Alpirsbach Monastery (Kloster Alpirsbach), in the northern Black Forest, was consecrated on 16 January 1095 by the Bishop of Constance, Gebhard III. Today, the former Benedictine abbey is an extraordinarily well-preserved example of the monastic architecture of followers of the Hirsau Reforms, which stressed discipline and asceticism.
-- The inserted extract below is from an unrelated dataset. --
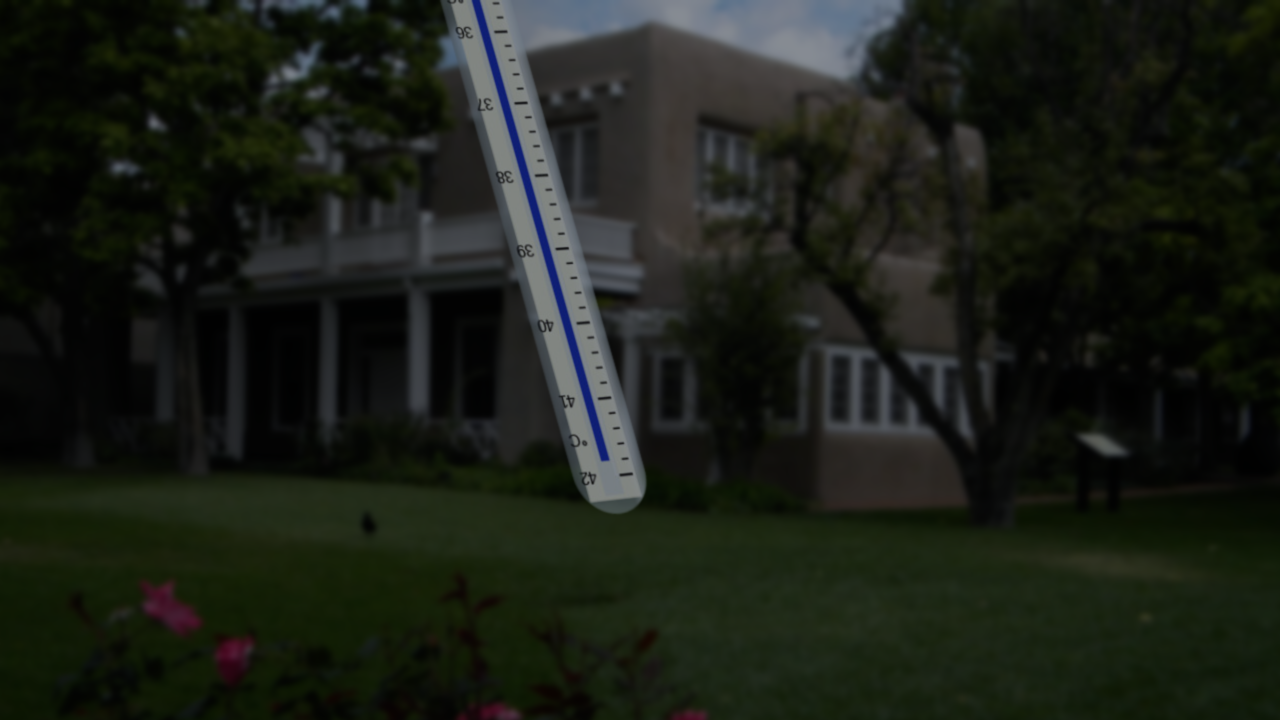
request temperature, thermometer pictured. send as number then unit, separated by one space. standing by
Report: 41.8 °C
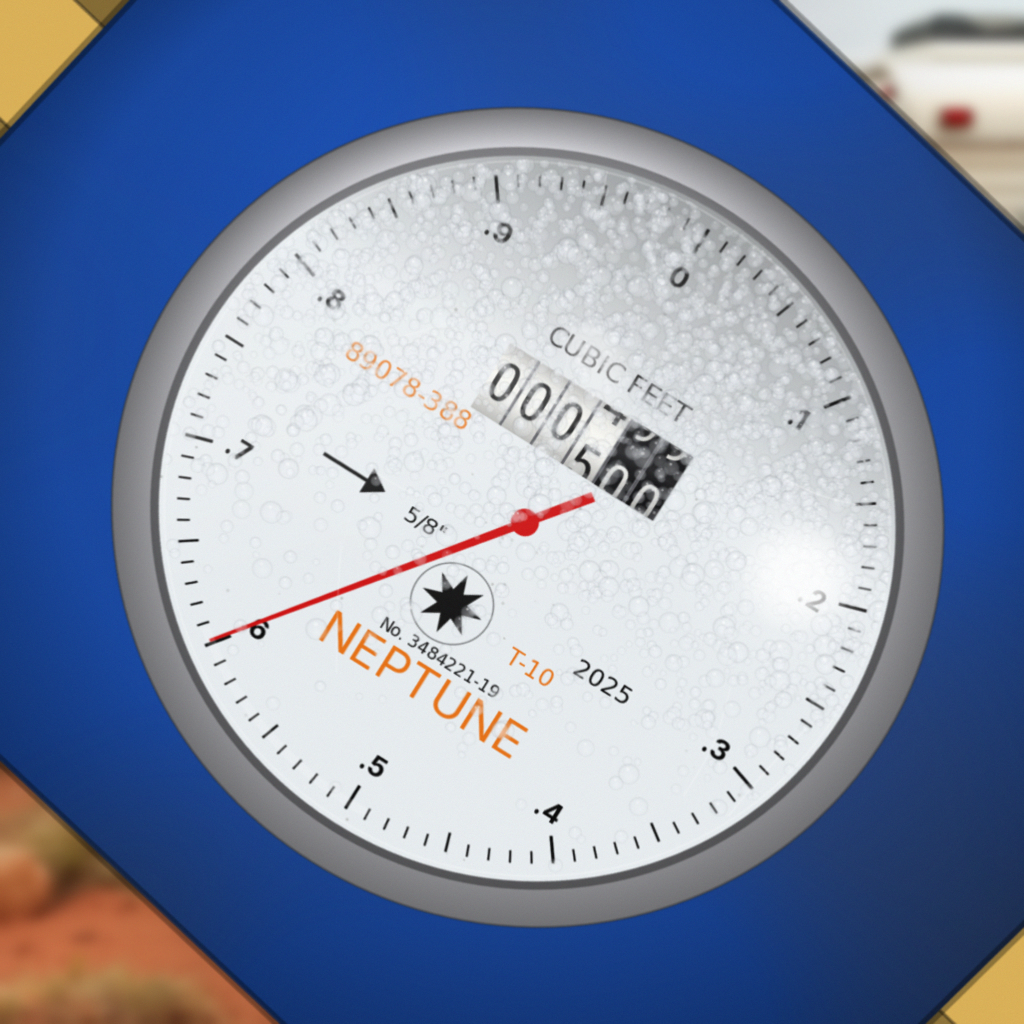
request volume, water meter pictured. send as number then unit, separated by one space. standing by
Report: 499.60 ft³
Unique insights into a monastery church and schoolAlpirsbach Monastery
Alpirsbach is unique in more ways than one. It is one of the few surviving monasteries in southwestern Germany built in the spirit of the Hirsau Reforms. In addition, it offers fascinating insights into everyday life at a 16th century boarding school.
From Romanesque to Gothic
The monastery was constructed in Romanesque style. The building’s clear, simple lines were maintained into the late Gothic period – as can be seen in the Gothic-style cloister. The Romanesque Klosterkirche (monastery church), is a three-nave columned basilica with a crossshaped floorplan. The tympanum, or decoration between the arch and lintel, over the portal of the monastery church is an outstanding example of 12th century Romanesque sculpture. Two skilfully crafted bronze handles, in the shape of stylised lions’ heads, embellish the doors. The church’s double-storey chancel is a further unique feature.
From monastery to school
Following the introduction of Protestantism in Württemberg, Duke Christoph dissolved the monastery in 1556. Alpirsbach was one of 13 monasteries in Württemberg that were converted into Evangelical boarding schools. A spectacular find from 1958 helps modern-day visitors to imagine everyday life in the school: Alpirsbach Klostermuseum (Monastery Museum) displays shoes, items of clothing, letters and even 16th century schoolboys’ scribble on the wall – evidence that graffiti is nothing new. The collection includes a pair of breeches that looks exactly like the garments depicted in paintings and drawings from the time of Albrecht Dürer – the only such surviving example worldwide. Alpirsbach Monastery conveys a vivid impression of architecture, religion and school life over a period of almost a millennium.